[Stored items from a collection]
┄┄┄┄┄┄┄┄┄┄
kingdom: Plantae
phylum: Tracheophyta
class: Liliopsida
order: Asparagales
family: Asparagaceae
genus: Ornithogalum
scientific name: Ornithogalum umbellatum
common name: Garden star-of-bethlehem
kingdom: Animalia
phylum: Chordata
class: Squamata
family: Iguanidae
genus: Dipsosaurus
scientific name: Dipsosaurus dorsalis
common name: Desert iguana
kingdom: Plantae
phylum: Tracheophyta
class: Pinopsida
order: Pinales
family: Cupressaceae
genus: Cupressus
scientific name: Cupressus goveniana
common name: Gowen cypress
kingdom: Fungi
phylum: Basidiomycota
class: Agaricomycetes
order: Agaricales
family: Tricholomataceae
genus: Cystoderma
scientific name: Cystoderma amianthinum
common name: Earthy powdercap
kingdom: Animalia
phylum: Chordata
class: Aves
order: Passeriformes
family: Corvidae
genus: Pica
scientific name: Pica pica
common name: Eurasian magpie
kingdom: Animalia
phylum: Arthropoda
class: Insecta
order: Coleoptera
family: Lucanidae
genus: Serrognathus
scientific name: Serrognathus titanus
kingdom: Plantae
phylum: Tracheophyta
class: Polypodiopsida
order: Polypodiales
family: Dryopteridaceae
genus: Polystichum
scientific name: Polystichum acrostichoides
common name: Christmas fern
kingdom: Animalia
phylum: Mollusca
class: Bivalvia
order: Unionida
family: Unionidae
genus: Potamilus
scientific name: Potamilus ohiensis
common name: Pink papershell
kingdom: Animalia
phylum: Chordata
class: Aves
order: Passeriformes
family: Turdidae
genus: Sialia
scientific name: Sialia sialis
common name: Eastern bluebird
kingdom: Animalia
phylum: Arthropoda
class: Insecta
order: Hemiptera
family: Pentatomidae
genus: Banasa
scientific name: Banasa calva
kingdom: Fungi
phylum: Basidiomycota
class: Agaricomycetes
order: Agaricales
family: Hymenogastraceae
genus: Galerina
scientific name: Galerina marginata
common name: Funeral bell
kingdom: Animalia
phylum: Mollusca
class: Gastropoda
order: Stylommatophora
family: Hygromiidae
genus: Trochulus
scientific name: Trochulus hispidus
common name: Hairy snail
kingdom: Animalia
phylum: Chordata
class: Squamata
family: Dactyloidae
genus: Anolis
┄┄┄┄┄┄┄┄┄┄
[The problem] Rewrite the rows as a two-column CSV with the headers "rank" and "name," starting at the first row and ending at the row that contains "family: Tricholomataceae". Give one line for each row: the rank in one quoted field and its name in the other, with any line breaks turned into spaces.

[Final result]
rank,name
"kingdom:","Plantae"
"phylum:","Tracheophyta"
"class:","Liliopsida"
"order:","Asparagales"
"family:","Asparagaceae"
"genus:","Ornithogalum"
"scientific name:","Ornithogalum umbellatum"
"common name:","Garden star-of-bethlehem"
"kingdom:","Animalia"
"phylum:","Chordata"
"class:","Squamata"
"family:","Iguanidae"
"genus:","Dipsosaurus"
"scientific name:","Dipsosaurus dorsalis"
"common name:","Desert iguana"
"kingdom:","Plantae"
"phylum:","Tracheophyta"
"class:","Pinopsida"
"order:","Pinales"
"family:","Cupressaceae"
"genus:","Cupressus"
"scientific name:","Cupressus goveniana"
"common name:","Gowen cypress"
"kingdom:","Fungi"
"phylum:","Basidiomycota"
"class:","Agaricomycetes"
"order:","Agaricales"
"family:","Tricholomataceae"